Harmon served as president of the Lawrence Soccer Corporation and is credited with helping to facilitate the development of the Lawrence Soccer Park, a 21-field soccer facility in Lawrence, Indiana, which also serves as the headquarters for Indiana Soccer. He also served on the committee that advocates for Major League Soccer to expand to Indiana.

===Nationally===

Harmon served as Local Organizing Committee Chair for the 1988 US Youth Soccer Region II Championship and 1996 US Youth Soccer National Championships. From 1996 until 1998, he served on the Women's Development Committee for US Soccer. Starting in 2000, Harmon served on the board of directors at United States Youth Soccer Association, ending his term in 2007, and also on US Soccer's Board of Directors, representing youth soccer, until 2006. He was on the Project 2010 committee.

==Personal life and legacy==

Harmon was born on March 24, 1941, in Marion, Indiana. His parents were Eve Purvis and Lawrence Harmon. Harmon married Mary Linville in 1969 in Indianapolis, Indiana. The couple have two children, Jonathan and Christopher. He died September 23, 2016, at his home in Indianapolis, Indiana.

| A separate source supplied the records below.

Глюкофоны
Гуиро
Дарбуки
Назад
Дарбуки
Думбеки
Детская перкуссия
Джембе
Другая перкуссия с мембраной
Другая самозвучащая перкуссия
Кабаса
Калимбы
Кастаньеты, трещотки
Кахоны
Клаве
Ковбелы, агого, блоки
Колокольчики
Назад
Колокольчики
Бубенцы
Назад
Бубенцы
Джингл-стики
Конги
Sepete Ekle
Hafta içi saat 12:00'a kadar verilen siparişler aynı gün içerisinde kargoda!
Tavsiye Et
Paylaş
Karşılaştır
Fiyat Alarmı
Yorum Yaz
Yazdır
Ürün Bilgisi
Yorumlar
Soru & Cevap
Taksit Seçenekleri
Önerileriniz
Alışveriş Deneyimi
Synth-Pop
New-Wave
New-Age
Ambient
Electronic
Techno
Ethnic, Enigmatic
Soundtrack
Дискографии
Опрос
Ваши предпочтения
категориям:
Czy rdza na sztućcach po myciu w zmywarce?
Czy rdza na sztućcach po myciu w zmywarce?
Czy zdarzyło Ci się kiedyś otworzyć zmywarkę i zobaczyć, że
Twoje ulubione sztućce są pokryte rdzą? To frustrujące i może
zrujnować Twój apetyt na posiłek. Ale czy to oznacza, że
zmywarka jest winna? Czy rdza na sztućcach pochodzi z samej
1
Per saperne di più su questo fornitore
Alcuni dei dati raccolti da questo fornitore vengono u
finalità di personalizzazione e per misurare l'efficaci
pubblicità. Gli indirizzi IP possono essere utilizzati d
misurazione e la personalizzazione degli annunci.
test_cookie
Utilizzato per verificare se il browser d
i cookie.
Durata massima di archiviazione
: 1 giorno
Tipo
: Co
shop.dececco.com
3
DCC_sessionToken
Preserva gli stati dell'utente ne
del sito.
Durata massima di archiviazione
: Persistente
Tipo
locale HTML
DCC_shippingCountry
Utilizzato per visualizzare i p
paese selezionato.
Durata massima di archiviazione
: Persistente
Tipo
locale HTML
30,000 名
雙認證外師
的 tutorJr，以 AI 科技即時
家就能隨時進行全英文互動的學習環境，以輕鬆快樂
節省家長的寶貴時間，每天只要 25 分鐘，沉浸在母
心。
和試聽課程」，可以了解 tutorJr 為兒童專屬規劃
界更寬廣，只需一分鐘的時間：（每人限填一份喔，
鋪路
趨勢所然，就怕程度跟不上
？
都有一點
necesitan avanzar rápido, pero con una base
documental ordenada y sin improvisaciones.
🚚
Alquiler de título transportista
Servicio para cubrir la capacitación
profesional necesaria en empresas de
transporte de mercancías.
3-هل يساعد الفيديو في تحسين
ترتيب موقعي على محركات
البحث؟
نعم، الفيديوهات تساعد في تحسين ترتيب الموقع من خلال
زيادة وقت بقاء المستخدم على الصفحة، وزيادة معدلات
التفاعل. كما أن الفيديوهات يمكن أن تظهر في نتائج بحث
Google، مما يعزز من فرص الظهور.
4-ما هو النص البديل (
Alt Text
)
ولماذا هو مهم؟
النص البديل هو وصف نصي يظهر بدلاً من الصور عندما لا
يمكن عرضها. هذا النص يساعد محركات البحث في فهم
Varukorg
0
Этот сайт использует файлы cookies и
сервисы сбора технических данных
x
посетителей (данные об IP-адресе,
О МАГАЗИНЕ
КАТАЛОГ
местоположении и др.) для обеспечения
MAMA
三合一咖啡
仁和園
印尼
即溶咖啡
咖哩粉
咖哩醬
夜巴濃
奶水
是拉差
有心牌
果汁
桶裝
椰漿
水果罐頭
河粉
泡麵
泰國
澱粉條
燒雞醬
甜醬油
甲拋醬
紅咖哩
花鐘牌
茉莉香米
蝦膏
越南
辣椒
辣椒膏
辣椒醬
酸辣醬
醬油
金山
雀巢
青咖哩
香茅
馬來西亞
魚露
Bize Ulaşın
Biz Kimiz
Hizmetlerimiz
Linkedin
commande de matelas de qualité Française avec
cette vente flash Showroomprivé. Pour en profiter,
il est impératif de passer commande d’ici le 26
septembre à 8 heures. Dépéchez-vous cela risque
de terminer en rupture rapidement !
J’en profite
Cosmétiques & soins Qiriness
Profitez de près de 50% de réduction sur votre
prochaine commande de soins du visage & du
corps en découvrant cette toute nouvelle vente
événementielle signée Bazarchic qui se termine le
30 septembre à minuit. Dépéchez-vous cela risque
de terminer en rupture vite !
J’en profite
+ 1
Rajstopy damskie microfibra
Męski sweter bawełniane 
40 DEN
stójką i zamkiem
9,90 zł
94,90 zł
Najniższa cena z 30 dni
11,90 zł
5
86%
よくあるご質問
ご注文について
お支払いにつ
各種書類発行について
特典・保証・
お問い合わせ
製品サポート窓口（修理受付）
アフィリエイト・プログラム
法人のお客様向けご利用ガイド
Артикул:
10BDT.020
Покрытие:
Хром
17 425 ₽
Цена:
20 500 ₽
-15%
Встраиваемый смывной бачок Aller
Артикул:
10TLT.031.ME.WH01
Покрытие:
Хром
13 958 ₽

===Awards and recognition===
During his career, Harmon was named as a Lifetime Member of US Soccer and US Youth Soccer renamed their Under-16 Boys National Championship Cup after Harmon. In 1997, he was awarded the Mike Vogel Humanitarian Award from the North Central Soccer Club and named to the Indiana Soccer Hall of Fame in 2000. He was also a member of the White River Park State Games Hall of Fame. He was a recipient of the Sagamore of the Wabash.